Instruções:
(1) Devolva o trecho do texto fornecido que começa nas palavras "A visão do poeta não" e termina após "e a realidade.", sem nenhuma alteração.
(2) Diga se cada afirmação concorda com o texto fornecido, respondendo sim ou não e citando literalmente as palavras do texto que decidem a resposta: (a) O poeta manipula as palavras em busca do discurso que agrada. (b) O poeta organiza e hierarquiza as palavras para construir o que imagina. (c) O poeta enxerga um mundo organizado.

Texto fornecido:
<<<<
Crônicas

O que o poeta vê?

        A visão do poeta não busca reconhecer, nas palavras, as teorias que estão nelas; a visão do poeta vai além do conhecimento, do colocar palavra sobre a palavra em uma construção inexistente. A visão do poeta procura descobrir nas imagens, a diferença entre a ficção e a realidade.
        Um poeta não manipula as palavras na busca do discurso que agrada; um poeta organiza as palavras e as hierarquiza para melhor construir o que imagina.
       Um poeta não enxerga um mundo organizado, porque o mundo de onde o poeta retira suas imagens é a imaginação pura e rara, onde a verdade que existe é apenas a verdade enfeitiçada. Um poeta se dispõe a ver o que não existe no real e, ao fazê-lo, fala mais da realidade mais além daquilo que nós vemos.
>>>>
Dados extraídos:
<<<<
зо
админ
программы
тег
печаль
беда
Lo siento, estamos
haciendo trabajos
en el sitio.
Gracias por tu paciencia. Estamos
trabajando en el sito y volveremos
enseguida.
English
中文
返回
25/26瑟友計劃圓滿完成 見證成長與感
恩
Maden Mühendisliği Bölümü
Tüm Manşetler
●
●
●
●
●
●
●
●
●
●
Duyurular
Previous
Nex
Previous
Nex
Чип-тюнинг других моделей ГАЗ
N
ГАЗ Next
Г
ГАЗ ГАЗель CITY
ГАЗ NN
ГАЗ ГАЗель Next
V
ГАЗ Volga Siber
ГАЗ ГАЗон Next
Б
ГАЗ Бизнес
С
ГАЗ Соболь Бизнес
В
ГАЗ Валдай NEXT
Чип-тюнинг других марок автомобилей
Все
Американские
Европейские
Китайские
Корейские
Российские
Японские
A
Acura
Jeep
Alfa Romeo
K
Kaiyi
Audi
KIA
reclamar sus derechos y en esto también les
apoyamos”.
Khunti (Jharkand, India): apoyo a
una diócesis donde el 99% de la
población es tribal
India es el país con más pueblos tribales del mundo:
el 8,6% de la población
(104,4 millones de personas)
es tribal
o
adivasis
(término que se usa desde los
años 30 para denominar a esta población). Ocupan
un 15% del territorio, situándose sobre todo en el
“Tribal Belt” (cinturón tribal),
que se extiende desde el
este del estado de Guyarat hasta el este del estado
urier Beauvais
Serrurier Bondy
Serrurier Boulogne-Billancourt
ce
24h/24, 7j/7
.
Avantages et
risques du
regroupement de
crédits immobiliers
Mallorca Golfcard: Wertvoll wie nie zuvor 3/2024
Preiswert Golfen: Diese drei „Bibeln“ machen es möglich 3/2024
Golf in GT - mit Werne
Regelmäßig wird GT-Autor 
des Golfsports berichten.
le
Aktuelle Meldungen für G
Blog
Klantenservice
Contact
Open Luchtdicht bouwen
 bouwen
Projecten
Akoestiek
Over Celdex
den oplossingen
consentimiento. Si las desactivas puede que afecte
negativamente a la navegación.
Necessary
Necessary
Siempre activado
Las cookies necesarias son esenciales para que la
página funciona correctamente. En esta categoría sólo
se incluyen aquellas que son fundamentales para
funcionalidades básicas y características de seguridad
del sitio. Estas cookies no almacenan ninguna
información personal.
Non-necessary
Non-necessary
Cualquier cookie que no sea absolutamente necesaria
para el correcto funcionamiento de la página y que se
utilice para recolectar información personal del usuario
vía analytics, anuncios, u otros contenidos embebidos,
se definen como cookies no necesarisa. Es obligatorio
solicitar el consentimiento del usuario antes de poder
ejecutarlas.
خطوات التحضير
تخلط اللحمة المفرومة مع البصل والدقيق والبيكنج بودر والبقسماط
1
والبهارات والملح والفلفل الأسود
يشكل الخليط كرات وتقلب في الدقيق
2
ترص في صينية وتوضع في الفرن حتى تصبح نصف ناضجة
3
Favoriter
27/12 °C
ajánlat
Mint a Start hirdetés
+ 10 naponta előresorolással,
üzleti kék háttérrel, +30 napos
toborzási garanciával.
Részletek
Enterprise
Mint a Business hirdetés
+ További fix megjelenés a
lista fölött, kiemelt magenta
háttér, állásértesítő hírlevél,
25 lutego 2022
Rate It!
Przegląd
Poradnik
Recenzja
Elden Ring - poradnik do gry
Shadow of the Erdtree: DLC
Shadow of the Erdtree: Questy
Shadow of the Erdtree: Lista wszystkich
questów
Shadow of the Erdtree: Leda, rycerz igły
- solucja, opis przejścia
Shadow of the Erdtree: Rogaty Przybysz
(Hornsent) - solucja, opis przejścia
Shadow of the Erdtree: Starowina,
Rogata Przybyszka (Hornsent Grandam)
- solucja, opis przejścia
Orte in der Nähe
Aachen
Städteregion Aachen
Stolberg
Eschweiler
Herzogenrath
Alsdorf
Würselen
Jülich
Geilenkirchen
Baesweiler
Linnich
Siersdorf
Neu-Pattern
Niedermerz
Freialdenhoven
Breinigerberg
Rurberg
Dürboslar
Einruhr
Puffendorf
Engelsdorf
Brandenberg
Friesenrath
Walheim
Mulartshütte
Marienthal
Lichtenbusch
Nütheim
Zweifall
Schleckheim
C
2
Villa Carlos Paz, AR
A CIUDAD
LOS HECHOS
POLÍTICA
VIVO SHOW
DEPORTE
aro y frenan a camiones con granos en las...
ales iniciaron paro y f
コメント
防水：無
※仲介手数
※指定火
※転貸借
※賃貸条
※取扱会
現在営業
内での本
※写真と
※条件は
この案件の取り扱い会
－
>>>>
Respostas:
(1)
A visão do poeta não busca reconhecer, nas palavras, as teorias que estão nelas; a visão do poeta vai além do conhecimento, do colocar palavra sobre a palavra em uma construção inexistente. A visão do poeta procura descobrir nas imagens, a diferença entre a ficção e a realidade.

(2)
(a) Não: "Um poeta não manipula as palavras na busca do discurso que agrada"
(b) Sim: "um poeta organiza as palavras e as hierarquiza para melhor construir o que imagina"
(c) Não: "Um poeta não enxerga um mundo organizado"